Transcreva sem alterações o trecho do acórdão abaixo, começando em "Acórdão nº 1145/09.7PBMTS.P1" e terminando em "EmissorCourt of Appeal of Porto (Portugal)".

[Texto para leitura]
/---

Acórdão nº 1145/09.7PBMTS.P1 de Court of Appeal of Porto (Portugal), 30 de Maio de 2012

Magistrado ResponsávelMARIA LEONOR ESTEVES
Data da Resolução30 de Maio de 2012
EmissorCourt of Appeal of Porto (Portugal)

Recurso Penal nº 1145/09.7PBMTS.P1 Acordam, em conferência, na 1ª Secção Criminal do Tribunal da Relação do Porto 1. Relatório No 4º juízo criminal do Tribunal Judicial de Matosinhos, em processo comum com intervenção do tribunal singular, foi submetido a julgamento o arguido B…, devidamente identificado nos autos, tendo no final sido proferida sentença, na qual se decidiu condená-lo, pela prática de um crime de furto e de um crime de falsificação de documentos, ps. e ps., respectivamente, pelos arts. 203º nº 1 e 256º nº 1 al. a) e 3 do C. Penal, nas penas parcelares de 6 meses de prisão pelo primeiro e de 1 ano de prisão pelo segundo e, em cúmulo jurídico, na pena única de 14 meses de prisão, cuja execução foi suspensa pelo mesmo período, subordinada à condição de o arguido entregar a uma determinada instituição de solidariedade social a quantia de 900 €, metade da qual no prazo de 6 meses e o restante no de 12 meses a contar do trânsito em julgado.

\---

[Conjunto de dados]
/---

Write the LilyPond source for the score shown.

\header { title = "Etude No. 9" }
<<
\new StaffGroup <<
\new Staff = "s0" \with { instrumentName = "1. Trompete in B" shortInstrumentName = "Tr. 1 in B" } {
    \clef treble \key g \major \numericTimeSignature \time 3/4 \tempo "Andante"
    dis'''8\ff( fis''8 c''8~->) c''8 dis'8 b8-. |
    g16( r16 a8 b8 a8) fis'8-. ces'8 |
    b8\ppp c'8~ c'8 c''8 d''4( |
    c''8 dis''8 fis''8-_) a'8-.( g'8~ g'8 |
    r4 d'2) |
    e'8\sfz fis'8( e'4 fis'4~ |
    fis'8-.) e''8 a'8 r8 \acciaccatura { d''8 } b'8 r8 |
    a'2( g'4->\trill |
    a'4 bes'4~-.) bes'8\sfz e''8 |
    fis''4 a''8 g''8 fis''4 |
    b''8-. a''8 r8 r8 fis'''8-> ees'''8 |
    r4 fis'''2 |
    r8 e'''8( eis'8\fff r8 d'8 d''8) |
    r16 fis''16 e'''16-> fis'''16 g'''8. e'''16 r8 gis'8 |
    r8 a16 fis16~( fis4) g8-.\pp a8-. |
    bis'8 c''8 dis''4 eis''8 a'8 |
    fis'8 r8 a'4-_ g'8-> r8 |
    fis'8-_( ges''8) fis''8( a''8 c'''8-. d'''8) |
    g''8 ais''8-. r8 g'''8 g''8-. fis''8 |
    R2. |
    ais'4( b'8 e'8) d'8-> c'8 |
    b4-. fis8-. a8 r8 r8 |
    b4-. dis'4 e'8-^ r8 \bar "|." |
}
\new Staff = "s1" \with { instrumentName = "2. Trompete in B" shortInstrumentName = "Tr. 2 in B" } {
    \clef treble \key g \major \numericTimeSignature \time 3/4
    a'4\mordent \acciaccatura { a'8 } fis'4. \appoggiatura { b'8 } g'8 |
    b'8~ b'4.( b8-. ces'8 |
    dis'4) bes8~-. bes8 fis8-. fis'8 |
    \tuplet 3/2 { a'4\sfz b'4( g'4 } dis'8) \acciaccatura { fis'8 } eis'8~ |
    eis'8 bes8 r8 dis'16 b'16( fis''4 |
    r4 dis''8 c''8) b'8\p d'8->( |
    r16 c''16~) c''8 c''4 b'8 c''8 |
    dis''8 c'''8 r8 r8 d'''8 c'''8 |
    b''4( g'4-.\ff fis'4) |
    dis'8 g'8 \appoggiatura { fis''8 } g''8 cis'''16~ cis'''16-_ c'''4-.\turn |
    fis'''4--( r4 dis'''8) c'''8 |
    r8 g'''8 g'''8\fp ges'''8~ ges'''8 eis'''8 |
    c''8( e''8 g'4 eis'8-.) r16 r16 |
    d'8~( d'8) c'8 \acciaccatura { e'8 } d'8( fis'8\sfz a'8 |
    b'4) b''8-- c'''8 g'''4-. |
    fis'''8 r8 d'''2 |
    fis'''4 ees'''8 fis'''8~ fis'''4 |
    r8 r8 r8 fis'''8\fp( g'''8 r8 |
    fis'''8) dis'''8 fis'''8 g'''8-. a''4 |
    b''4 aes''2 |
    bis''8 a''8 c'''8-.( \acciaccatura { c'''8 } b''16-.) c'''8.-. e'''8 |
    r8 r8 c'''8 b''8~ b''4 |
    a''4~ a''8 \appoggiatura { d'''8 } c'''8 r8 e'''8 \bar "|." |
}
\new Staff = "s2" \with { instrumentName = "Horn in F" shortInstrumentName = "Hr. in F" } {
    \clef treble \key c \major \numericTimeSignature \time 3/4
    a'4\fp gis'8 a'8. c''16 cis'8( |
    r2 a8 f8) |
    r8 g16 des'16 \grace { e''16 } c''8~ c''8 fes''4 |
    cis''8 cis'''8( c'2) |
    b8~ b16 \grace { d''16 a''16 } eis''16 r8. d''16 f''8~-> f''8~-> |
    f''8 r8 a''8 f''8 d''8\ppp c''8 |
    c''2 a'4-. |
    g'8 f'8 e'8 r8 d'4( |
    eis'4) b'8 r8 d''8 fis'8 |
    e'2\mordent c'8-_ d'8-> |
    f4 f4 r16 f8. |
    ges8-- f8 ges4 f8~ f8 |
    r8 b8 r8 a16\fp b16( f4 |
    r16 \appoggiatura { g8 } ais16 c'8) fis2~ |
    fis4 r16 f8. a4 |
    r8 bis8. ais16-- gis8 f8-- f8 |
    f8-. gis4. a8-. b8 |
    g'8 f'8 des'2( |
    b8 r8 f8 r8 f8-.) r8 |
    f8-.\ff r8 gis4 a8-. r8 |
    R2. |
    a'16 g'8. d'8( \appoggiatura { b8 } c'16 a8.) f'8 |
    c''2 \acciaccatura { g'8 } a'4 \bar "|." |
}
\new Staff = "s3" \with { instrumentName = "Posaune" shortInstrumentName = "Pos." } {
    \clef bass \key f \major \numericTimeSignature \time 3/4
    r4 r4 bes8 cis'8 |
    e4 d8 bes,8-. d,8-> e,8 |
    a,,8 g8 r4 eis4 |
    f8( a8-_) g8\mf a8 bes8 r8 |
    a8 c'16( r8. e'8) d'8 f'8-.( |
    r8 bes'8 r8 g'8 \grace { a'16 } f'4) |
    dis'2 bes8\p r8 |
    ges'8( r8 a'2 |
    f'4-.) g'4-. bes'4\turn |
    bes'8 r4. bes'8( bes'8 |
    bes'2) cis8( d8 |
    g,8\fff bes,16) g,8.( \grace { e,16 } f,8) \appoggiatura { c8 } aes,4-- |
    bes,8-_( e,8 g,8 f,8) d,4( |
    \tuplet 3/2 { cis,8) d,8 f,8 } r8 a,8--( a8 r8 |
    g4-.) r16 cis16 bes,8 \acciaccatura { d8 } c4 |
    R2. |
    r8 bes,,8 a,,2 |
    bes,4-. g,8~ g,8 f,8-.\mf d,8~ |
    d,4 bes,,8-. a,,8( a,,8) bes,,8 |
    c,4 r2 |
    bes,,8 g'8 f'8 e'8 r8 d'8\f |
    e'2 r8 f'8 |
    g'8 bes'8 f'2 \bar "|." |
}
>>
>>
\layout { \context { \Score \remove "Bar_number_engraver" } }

\---

[Resposta final]
Acórdão nº 1145/09.7PBMTS.P1 de Court of Appeal of Porto (Portugal), 30 de Maio de 2012

Magistrado ResponsávelMARIA LEONOR ESTEVES
Data da Resolução30 de Maio de 2012
EmissorCourt of Appeal of Porto (Portugal)